(Text Opens)

Kava is used primarily at social gatherings to increase amiability and to relax after work. It has great religious significance, being used to obtain inspiration. Among some Christian denominations and sects in the Western Pacific, such as the Church of Jesus Christ of Latter-day Saints,[30] the drink has been seen as a vice to some, and some young members of these religions often reject its traditional and non-traditional uses. However, among many mainline Christian denominations, i.e. the Roman Catholic, Methodist, and Anglican churches, kava drinking is encouraged where it replaces alcohol.

Botany and agronomy

There are several cultivars of kava, with varying concentrations of primary and secondary psychoactive substances. The largest number are grown in the Republic of Vanuatu, and so it is recognised as the "home" of kava. Kava was historically grown only in the Pacific islands of Hawaii, Federated States of Micronesia, Vanuatu, Fiji, the Samoas and Tonga. Some is grown in the Solomon Islands since World War II, but most is imported. Kava is a cash crop in Vanuatu and Fiji.

The kava shrub thrives in loose, well-drained soils where plenty of air reaches the roots. It grows naturally where rainfall is plentiful (over 2,000 mm/yr). Ideal growing conditions are 70–95 °F (21–35 °C) and 70–100% relative humidity. Too much sunlight is harmful, especially in early growth, so kava is an understory crop.

(Text Closes)

_Work instruction A_: Reproduce word for word the part of the kava text from "Botany and agronomy" up to and including "an understory crop.".
_Work instruction B_:
Using the kava text, answer these:
(i) In which country are the largest number of kava cultivars grown?
(ii) What annual rainfall marks the places where kava grows naturally?
(iii) Which three mainline Christian churches encourage kava drinking where it replaces alcohol?

(Stored data Opens)

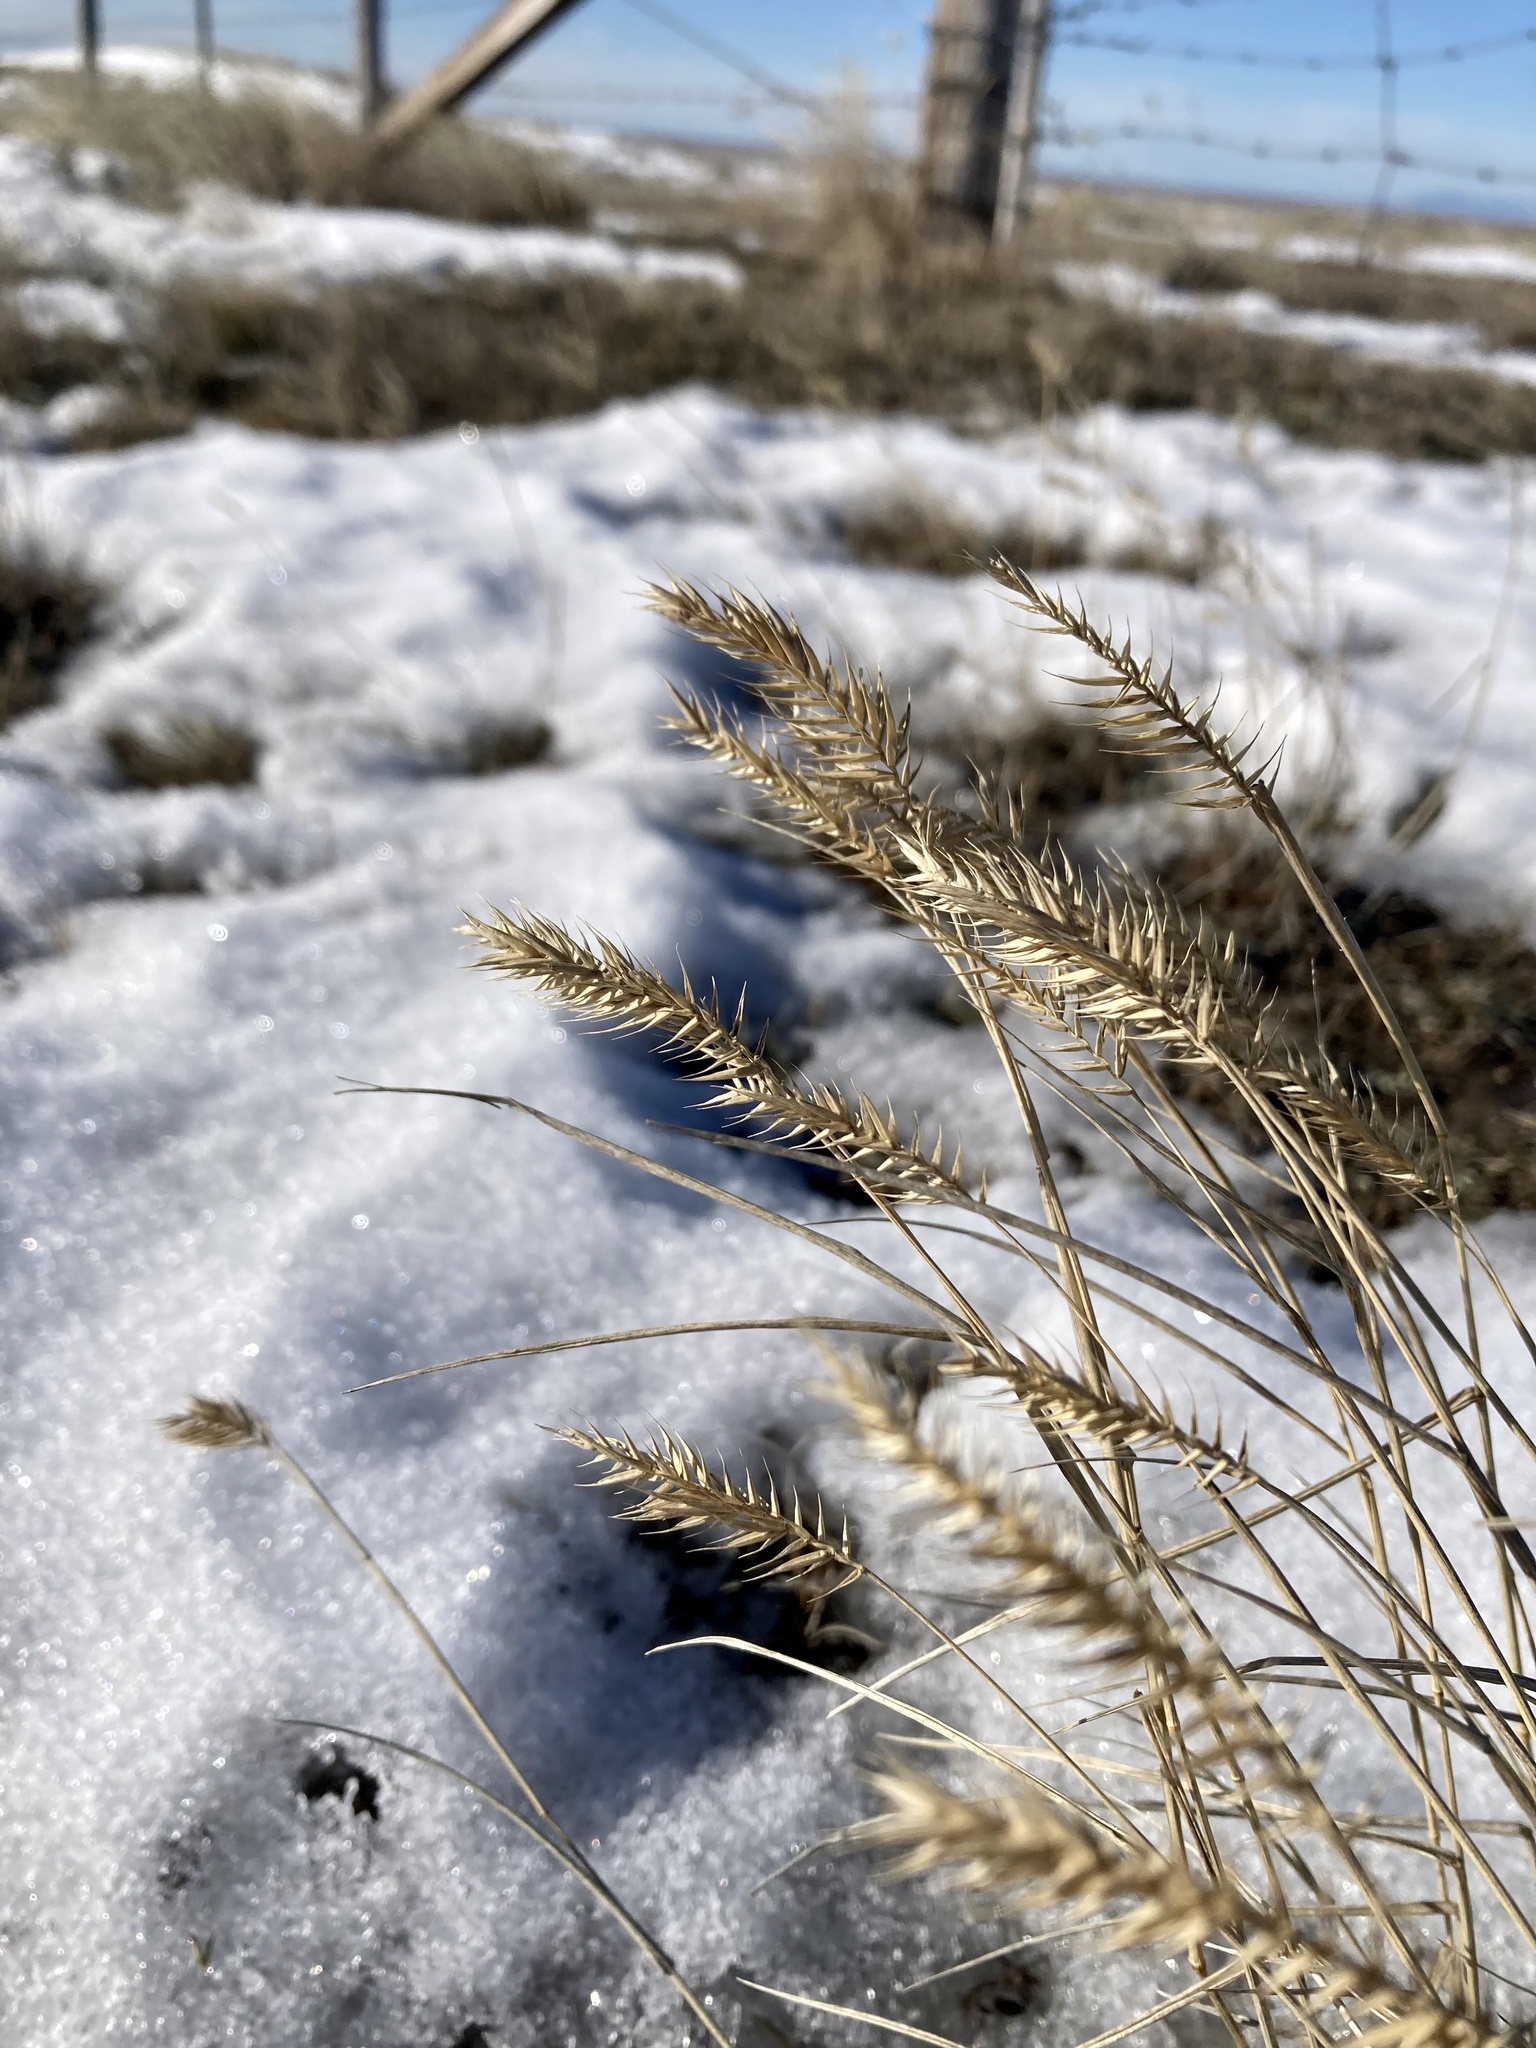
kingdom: Plantae
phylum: Tracheophyta
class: Liliopsida
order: Poales
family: Poaceae
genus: Agropyron
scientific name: Agropyron cristatum
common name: Crested wheatgrass
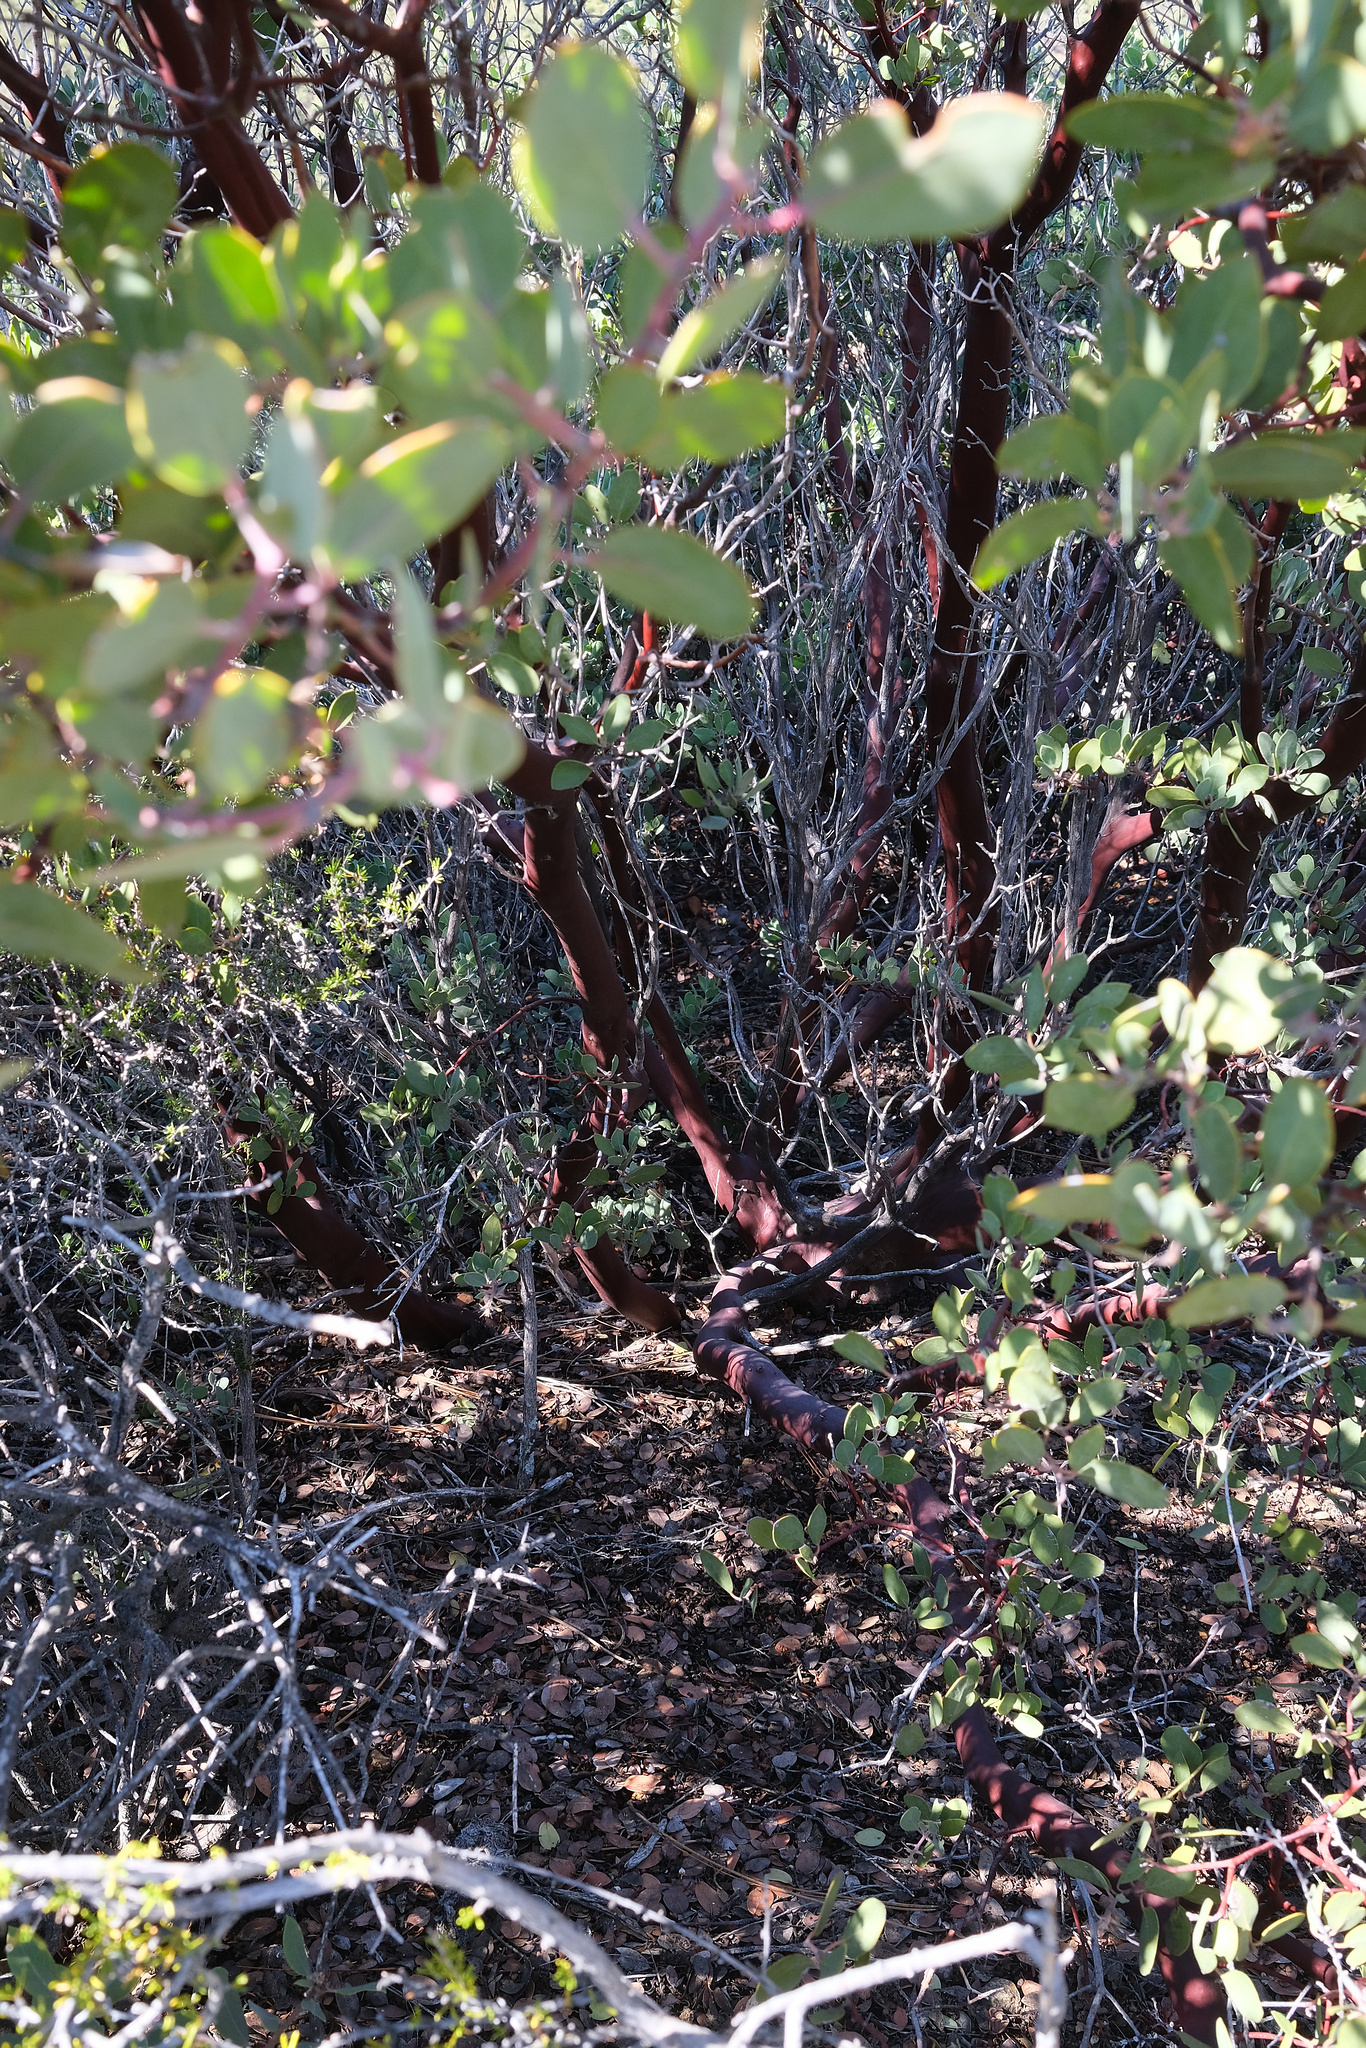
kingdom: Plantae
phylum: Tracheophyta
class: Magnoliopsida
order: Ericales
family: Ericaceae
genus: Arctostaphylos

(Stored data Closes)

_Exercise solution A_:
Botany and agronomy

There are several cultivars of kava, with varying concentrations of primary and secondary psychoactive substances. The largest number are grown in the Republic of Vanuatu, and so it is recognised as the "home" of kava. Kava was historically grown only in the Pacific islands of Hawaii, Federated States of Micronesia, Vanuatu, Fiji, the Samoas and Tonga. Some is grown in the Solomon Islands since World War II, but most is imported. Kava is a cash crop in Vanuatu and Fiji.

The kava shrub thrives in loose, well-drained soils where plenty of air reaches the roots. It grows naturally where rainfall is plentiful (over 2,000 mm/yr). Ideal growing conditions are 70–95 °F (21–35 °C) and 70–100% relative humidity. Too much sunlight is harmful, especially in early growth, so kava is an understory crop.

_Exercise solution B_:
(i) The Republic of Vanuatu
(ii) Over 2,000 mm/yr
(iii) The Roman Catholic, Methodist, and Anglican churches